Life with Linux: Installation and Setup (Day 1)
Well today has been a ride.
The installation process of getting Ubuntu on my Mac mini was a breeze. Download the installer, create a bootable USB flash drive, boot into the installer and let it run. About 30 minutes later I was in a fresh install of Ubuntu Wily Werewolf (Ubuntu has the best code names).
To my surprise, a lot of hardware drivers worked right out of the box. My Wifi, Xbox controller, and Ethernet connections were working fine, and surprisingly even my Bluetooth devices are working! The Magic Keyboard works great, and the Magic Mouse works, but Ubuntu doesn't understand the swipe gestures on it, so I'm using a simple Microsoft mouse instead.
There is essentially nothing wrong with my computer's hardware right out of the box, and that's a huge improvement over the last time I used Ubuntu many years ago. Kudos to them for getting the drivers in the initial install instead of having me venture all around the web looking for drivers.
Installing a Few Apps
My experience had been relatively positive up until this point, but things started to crumble pretty quick once I starting looking to get my first few apps installed.
My first step was to go to the Ubuntu Software Center, essentially the Mac App Store for Ubuntu. I knew things were off to a bad start when I saw how ugly the USC looks, but the content is even more concerning. There's simply tons of garbage apps featured, and finding anything compelling was next to impossible.
For reference, the #1 featured app is currently Radio Tray, an internet radio streaming app. Yay, 2002 me is so excited for this! But never fear if that's not your style, the next app is hocr-gtk, which is described as "Hocr-gtk is a GTK+ based graphical interface to the libhocr library. It can open multiple image formats and uses aspell for internal spell chacking." Hot damn, won't someone get me a drink, I'm overwhelmed with excitement!
The story continues for all the apps in the store. Even the more customer-friendly apps have names and descriptions that are clearly written for developers by developers. They use technical jargon in their descriptions and profive terrible screenshots of their apps. These are not marketing masters at work.

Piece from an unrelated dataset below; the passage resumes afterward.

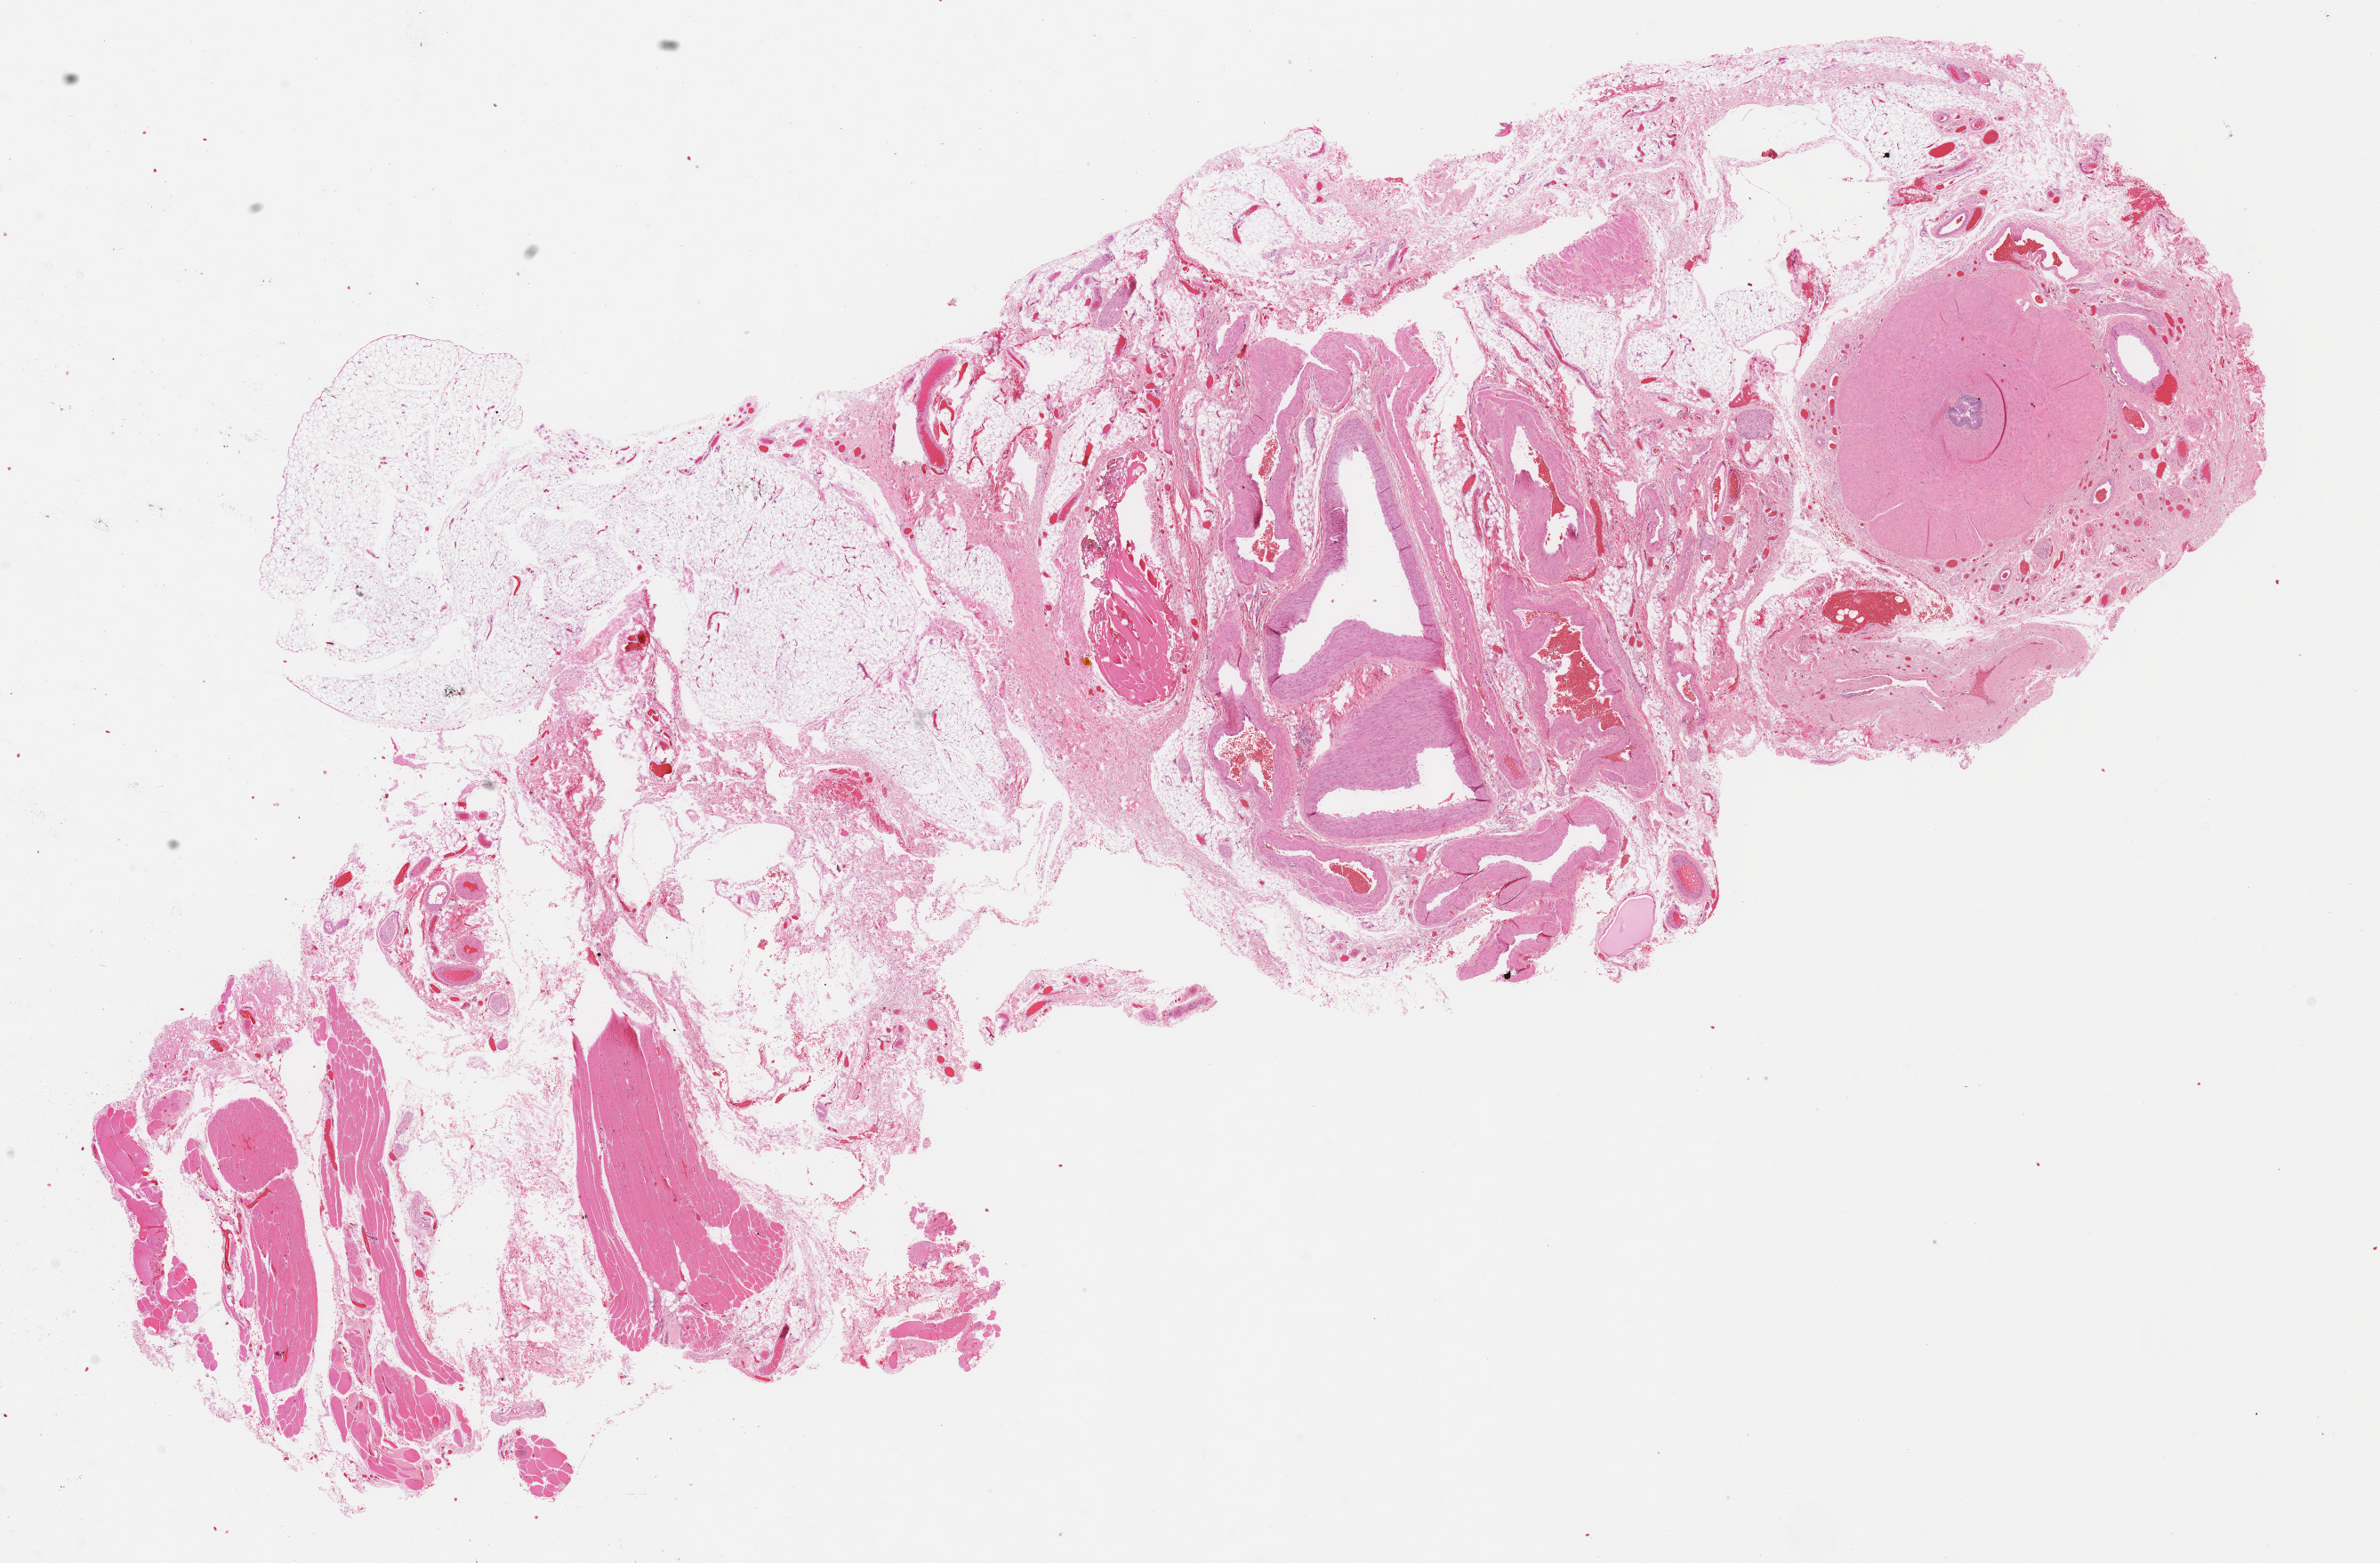
H&E whole-slide image — shown as a low-resolution overview of the whole scanned area (about 21.6 x 14.2 mm). Formalin-fixed paraffin-embedded (FFPE) diagnostic section. Sample: primary tumour, testis. Patient: male, age at initial diagnosis 38 years.
Histologic diagnosis: Seminoma, NOS. Laterality: left.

But then the adventure gets weirder if you want to install something that's not in the store (including little apps like Google Chrome, Transmission, and Skype). These apps can be downloaded at the same sites you would have gone to for the Mac/Windows version, and they download a
.deb file that acts like any other installed you've used before. These are still okay, but there is another type of install you're going to have to do, and it drives me crazy.
For a lot of apps, the preferred (and sometimes only) way to install them is via the command line. Themes are a particular headache. Here's how you can easily install the Moka theme I'm using:
- Open the terminal
sudo add-apt-repository ppa:noobslab/themes
sudo apt-get update
sudo apt-get install orchis3
That's all there is to it! The problem, of course is that the Terminal should never need to be used by normal users. But themes and customizations are some of the things that are supposed to be the best parts of Linux, so you'd think they want everyone to be able to use them.
I have much more to say about themes and installing apps, but that will have to wait for another day.